What you have to do →
Recast every line of the records below as a numbered list, and omit any blank lines.

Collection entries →
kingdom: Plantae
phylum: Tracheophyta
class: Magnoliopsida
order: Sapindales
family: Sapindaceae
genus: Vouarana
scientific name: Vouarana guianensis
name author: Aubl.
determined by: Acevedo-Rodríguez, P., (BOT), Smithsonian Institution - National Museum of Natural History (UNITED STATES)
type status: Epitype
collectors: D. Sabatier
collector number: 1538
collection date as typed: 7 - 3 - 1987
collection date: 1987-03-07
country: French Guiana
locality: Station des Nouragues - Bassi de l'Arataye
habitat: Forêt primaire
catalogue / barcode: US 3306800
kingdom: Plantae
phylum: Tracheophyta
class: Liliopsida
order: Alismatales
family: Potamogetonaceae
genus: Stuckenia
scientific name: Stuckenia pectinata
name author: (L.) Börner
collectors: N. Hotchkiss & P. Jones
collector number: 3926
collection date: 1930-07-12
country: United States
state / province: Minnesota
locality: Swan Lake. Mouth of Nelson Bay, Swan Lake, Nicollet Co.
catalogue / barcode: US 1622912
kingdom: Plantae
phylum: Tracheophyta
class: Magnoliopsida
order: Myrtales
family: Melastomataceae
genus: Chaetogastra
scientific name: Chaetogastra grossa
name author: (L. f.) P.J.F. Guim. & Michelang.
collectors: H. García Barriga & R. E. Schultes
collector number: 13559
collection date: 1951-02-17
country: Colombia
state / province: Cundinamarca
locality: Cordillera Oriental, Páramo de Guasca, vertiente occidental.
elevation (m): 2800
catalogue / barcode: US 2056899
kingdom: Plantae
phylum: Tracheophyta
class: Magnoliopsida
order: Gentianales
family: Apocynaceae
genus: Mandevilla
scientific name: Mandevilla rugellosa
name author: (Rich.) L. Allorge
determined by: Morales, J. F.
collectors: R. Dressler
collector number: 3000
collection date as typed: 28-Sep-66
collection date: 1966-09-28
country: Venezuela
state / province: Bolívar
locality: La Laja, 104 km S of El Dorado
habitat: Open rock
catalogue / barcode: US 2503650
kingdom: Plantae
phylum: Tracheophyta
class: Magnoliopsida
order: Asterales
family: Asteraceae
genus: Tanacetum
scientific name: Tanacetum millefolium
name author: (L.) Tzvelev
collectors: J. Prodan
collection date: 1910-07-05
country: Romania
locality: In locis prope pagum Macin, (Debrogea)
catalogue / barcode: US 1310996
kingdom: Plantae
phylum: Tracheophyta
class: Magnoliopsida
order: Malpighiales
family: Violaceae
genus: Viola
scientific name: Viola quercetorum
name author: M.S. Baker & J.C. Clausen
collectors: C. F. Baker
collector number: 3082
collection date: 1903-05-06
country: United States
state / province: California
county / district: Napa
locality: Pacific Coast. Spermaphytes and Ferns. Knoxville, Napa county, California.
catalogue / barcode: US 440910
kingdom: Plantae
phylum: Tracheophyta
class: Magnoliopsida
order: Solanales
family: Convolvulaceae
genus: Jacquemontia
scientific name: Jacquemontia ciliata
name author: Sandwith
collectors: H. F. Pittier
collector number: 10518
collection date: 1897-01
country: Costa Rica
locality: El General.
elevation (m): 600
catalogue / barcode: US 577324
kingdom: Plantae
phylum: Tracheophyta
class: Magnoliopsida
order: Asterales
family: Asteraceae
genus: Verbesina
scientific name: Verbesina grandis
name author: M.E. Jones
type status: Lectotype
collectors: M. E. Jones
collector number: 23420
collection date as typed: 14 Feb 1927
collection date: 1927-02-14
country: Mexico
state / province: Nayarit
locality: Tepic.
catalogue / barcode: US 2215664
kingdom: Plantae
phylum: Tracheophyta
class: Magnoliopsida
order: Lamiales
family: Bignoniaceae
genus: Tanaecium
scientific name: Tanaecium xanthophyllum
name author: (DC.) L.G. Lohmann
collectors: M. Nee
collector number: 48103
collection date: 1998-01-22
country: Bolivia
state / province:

Response to the exercise →
1. kingdom: Plantae
2. phylum: Tracheophyta
3. class: Magnoliopsida
4. order: Sapindales
5. family: Sapindaceae
6. genus: Vouarana
7. scientific name: Vouarana guianensis
8. name author: Aubl.
9. determined by: Acevedo-Rodríguez, P., (BOT), Smithsonian Institution - National Museum of Natural History (UNITED STATES)
10. type status: Epitype
11. collectors: D. Sabatier
12. collector number: 1538
13. collection date as typed: 7 - 3 - 1987
14. collection date: 1987-03-07
15. country: French Guiana
16. locality: Station des Nouragues - Bassi de l'Arataye
17. habitat: Forêt primaire
18. catalogue / barcode: US 3306800
19. kingdom: Plantae
20. phylum: Tracheophyta
21. class: Liliopsida
22. order: Alismatales
23. family: Potamogetonaceae
24. genus: Stuckenia
25. scientific name: Stuckenia pectinata
26. name author: (L.) Börner
27. collectors: N. Hotchkiss & P. Jones
28. collector number: 3926
29. collection date: 1930-07-12
30. country: United States
31. state / province: Minnesota
32. locality: Swan Lake. Mouth of Nelson Bay, Swan Lake, Nicollet Co.
33. catalogue / barcode: US 1622912
34. kingdom: Plantae
35. phylum: Tracheophyta
36. class: Magnoliopsida
37. order: Myrtales
38. family: Melastomataceae
39. genus: Chaetogastra
40. scientific name: Chaetogastra grossa
41. name author: (L. f.) P.J.F. Guim. & Michelang.
42. collectors: H. García Barriga & R. E. Schultes
43. collector number: 13559
44. collection date: 1951-02-17
45. country: Colombia
46. state / province: Cundinamarca
47. locality: Cordillera Oriental, Páramo de Guasca, vertiente occidental.
48. elevation (m): 2800
49. catalogue / barcode: US 2056899
50. kingdom: Plantae
51. phylum: Tracheophyta
52. class: Magnoliopsida
53. order: Gentianales
54. family: Apocynaceae
55. genus: Mandevilla
56. scientific name: Mandevilla rugellosa
57. name author: (Rich.) L. Allorge
58. determined by: Morales, J. F.
59. collectors: R. Dressler
60. collector number: 3000
61. collection date as typed: 28-Sep-66
62. collection date: 1966-09-28
63. country: Venezuela
64. state / province: Bolívar
65. locality: La Laja, 104 km S of El Dorado
66. habitat: Open rock
67. catalogue / barcode: US 2503650
68. kingdom: Plantae
69. phylum: Tracheophyta
70. class: Magnoliopsida
71. order: Asterales
72. family: Asteraceae
73. genus: Tanacetum
74. scientific name: Tanacetum millefolium
75. name author: (L.) Tzvelev
76. collectors: J. Prodan
77. collection date: 1910-07-05
78. country: Romania
79. locality: In locis prope pagum Macin, (Debrogea)
80. catalogue / barcode: US 1310996
81. kingdom: Plantae
82. phylum: Tracheophyta
83. class: Magnoliopsida
84. order: Malpighiales
85. family: Violaceae
86. genus: Viola
87. scientific name: Viola quercetorum
88. name author: M.S. Baker & J.C. Clausen
89. collectors: C. F. Baker
90. collector number: 3082
91. collection date: 1903-05-06
92. country: United States
93. state / province: California
94. county / district: Napa
95. locality: Pacific Coast. Spermaphytes and Ferns. Knoxville, Napa county, California.
96. catalogue / barcode: US 440910
97. kingdom: Plantae
98. phylum: Tracheophyta
99. class: Magnoliopsida
100. order: Solanales
101. family: Convolvulaceae
102. genus: Jacquemontia
103. scientific name: Jacquemontia ciliata
104. name author: Sandwith
105. collectors: H. F. Pittier
106. collector number: 10518
107. collection date: 1897-01
108. country: Costa Rica
109. locality: El General.
110. elevation (m): 600
111. catalogue / barcode: US 577324
112. kingdom: Plantae
113. phylum: Tracheophyta
114. class: Magnoliopsida
115. order: Asterales
116. family: Asteraceae
117. genus: Verbesina
118. scientific name: Verbesina grandis
119. name author: M.E. Jones
120. type status: Lectotype
121. collectors: M. E. Jones
122. collector number: 23420
123. collection date as typed: 14 Feb 1927
124. collection date: 1927-02-14
125. country: Mexico
126. state / province: Nayarit
127. locality: Tepic.
128. catalogue / barcode: US 2215664
129. kingdom: Plantae
130. phylum: Tracheophyta
131. class: Magnoliopsida
132. order: Lamiales
133. family: Bignoniaceae
134. genus: Tanaecium
135. scientific name: Tanaecium xanthophyllum
136. name author: (DC.) L.G. Lohmann
137. collectors: M. Nee
138. collector number: 48103
139. collection date: 1998-01-22
140. country: Bolivia
141. state / province:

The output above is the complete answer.